I saw a unique opportunity to explore some perennial creative ideas I’ve worked with, but in the plugin space. Most plugins out there are purpose built for utility and saving time. I am more interested in the artistic and generative design possibilities. The downside perhaps is that I’ve curtailed my market by doing so, as they may seem bit idiosyncratic and weird at first glance, but hopefully there are some folks that realize their true potential.
Which of your plugins do you enjoy using the most?

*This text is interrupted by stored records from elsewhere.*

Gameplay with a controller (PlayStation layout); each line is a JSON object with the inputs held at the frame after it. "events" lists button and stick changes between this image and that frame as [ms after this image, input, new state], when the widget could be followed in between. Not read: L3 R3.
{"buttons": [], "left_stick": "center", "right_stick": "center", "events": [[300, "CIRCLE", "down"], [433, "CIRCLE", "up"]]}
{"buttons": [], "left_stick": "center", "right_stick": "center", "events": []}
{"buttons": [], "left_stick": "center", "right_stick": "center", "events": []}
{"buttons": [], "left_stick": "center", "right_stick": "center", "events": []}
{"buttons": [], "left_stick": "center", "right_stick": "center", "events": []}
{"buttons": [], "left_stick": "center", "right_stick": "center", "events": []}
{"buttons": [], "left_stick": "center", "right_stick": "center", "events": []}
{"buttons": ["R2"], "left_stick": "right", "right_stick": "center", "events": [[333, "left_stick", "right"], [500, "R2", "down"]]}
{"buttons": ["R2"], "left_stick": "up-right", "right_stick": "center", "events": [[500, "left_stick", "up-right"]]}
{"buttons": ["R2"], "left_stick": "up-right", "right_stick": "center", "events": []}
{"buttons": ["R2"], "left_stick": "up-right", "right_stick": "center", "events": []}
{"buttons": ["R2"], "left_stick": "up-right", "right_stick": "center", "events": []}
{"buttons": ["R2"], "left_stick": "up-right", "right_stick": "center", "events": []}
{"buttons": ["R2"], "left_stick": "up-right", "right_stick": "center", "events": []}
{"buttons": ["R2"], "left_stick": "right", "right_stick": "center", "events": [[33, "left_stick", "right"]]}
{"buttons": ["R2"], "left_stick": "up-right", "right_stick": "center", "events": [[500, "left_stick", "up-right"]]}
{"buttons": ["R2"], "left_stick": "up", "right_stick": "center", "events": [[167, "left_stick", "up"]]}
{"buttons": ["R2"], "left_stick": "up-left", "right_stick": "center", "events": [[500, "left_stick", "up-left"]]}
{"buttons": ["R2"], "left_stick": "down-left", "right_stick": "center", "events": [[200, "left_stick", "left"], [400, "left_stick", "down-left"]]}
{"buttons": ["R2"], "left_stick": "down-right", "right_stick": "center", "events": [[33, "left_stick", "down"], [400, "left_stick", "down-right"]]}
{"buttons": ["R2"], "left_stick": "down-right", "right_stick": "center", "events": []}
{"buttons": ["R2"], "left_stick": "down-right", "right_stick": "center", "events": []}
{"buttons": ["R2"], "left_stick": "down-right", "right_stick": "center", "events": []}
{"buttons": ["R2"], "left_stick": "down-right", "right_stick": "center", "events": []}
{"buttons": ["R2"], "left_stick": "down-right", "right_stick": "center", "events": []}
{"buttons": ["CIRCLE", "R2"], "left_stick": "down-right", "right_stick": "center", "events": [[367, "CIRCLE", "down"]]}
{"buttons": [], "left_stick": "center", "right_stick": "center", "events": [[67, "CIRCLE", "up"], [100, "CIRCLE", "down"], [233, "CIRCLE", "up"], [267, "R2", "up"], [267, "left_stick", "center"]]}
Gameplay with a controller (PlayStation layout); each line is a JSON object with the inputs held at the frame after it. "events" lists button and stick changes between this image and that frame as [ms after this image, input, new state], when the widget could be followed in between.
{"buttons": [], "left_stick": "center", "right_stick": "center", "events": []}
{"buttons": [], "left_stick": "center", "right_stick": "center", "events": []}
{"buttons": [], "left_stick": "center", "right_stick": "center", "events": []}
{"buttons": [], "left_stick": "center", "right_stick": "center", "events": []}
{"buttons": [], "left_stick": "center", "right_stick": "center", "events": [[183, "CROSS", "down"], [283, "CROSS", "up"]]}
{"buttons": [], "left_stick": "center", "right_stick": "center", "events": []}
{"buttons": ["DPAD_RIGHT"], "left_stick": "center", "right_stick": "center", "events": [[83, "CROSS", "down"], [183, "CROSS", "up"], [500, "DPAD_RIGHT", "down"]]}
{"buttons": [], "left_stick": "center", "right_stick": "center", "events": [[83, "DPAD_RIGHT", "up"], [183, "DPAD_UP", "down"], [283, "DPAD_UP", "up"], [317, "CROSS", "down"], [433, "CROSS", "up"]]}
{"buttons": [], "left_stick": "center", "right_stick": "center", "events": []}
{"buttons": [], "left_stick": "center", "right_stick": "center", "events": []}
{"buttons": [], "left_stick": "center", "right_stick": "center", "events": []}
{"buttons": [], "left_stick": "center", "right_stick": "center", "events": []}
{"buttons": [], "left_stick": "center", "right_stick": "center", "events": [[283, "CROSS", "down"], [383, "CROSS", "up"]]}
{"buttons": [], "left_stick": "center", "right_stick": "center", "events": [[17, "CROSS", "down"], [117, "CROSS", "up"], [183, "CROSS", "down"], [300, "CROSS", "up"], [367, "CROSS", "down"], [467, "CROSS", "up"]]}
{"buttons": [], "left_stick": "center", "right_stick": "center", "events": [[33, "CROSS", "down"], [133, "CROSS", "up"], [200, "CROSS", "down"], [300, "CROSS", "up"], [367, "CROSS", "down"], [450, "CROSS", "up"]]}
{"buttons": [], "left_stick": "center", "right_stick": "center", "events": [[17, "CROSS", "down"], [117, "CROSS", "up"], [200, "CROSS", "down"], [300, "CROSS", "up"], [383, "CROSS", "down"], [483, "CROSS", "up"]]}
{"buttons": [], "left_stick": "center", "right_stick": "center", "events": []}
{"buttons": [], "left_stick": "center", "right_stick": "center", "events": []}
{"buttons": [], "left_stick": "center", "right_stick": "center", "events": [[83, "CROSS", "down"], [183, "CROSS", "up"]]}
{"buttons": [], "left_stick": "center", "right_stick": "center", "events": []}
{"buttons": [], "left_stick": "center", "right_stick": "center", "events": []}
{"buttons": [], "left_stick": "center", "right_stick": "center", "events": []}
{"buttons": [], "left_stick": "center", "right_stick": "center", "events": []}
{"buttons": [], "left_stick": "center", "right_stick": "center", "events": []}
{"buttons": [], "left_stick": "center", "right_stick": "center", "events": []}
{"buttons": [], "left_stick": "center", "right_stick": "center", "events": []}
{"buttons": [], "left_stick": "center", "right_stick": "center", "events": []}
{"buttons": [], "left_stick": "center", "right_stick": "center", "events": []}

Each one has its own unique appeal. One of my favorite strategies is to use COLR as a source generator, and then apply FLOW or FOLD to play with shape. It is endlessly fun! I’m also proud of GEODE, my equivalent to ‘basic research’ — It is deceptively simple, but ultimately powerful when you explore its potential.
What opportunities exist for 3D software today?
I think there is a lot of interesting things one can do with 3D, but for years I stayed away from it because I found the mechanics so tedious. People who model and animate 3D really have a special temperament, it is not how I like to work, but often find I must. For me I am most interested in live generation and manipulation of the 3D form… to bring the immediacy of raster based instruments like VDMX to the 3D space. I would like to build visual instruments that use 3D vectors as their source.
You’ve mentioned the plugins work better in FCP X rather than the Adobe suite – because they were built using Quartz Composer, which I’ll presume FCP X integrates better. Is QC the reason behind the large number of plugins that are FCP X only?
It’s not because of QC, it is because Apple allowed Motion to be a plugin and template engine for FCPX. Anyone with mograph experience can get their feet wet making plugins, even sell them if they like. FxFactory facilitates a lot of this. PixelFilmStudios is another player that really works almost exclusively with Apple Motion as their dev tool.
As for Adobe CC, part of the magic with the FxFactory ecosystem is that they ‘wrap’ plugins built natively with Quartz into a package that Premiere and After Effects can use directly, which has allowed people like me to make products without needing to work in Xcode, and be able to address both Apple’s and Adobe’s ecosystem with the same source. I think my plugins run ‘better’ in FCPX simply because FCPX is quite simply faster than Adobe. Mind you, this is a MacOSX discussion we are having here.
What are your thoughts about the role and future of QC today – within the Plugin developer community – and for coder artists in general?
People have been saying for years QC is going to die. Yet it hasn’t happened nor has Apple ever indicated they plan to. I see it a bit like QuickTime. It is so fundamental and so many products rely on it that Apple would be shooting itself in the foot to actively kill it. That said, what they are doing is building more tech around Metal and making it easier to code with Swift, at the same time training young ones in Swift from the start. It’s a powerful long term strategy when you think about. Eventually there won’t really be a need for Quartz (in their mind).
There will always be a place for node-based graphical programming, so even if Apple doesn’t release ‘a new Quartz Composer’ I am absolutely certain other tools will be filling the space (as they already are). Vuo, VVVV, FxCore, Max/Jitter, Touch Designer Etc.
Do you have future Zoetroepe plugins in mind?
I’m working on something completely different than plugins right now. I mentioned earlier an interest in realtime 3D instruments… and this is where I’m heading – a return to application software rather than plugins. I hope it will have a broader appeal. I’m particularly interested in the design community, who I think have much to gain by exploring instruments rather timelines and canvases. I also have a keen eye on blockchain tech, but I really can’t say anything else about that right now.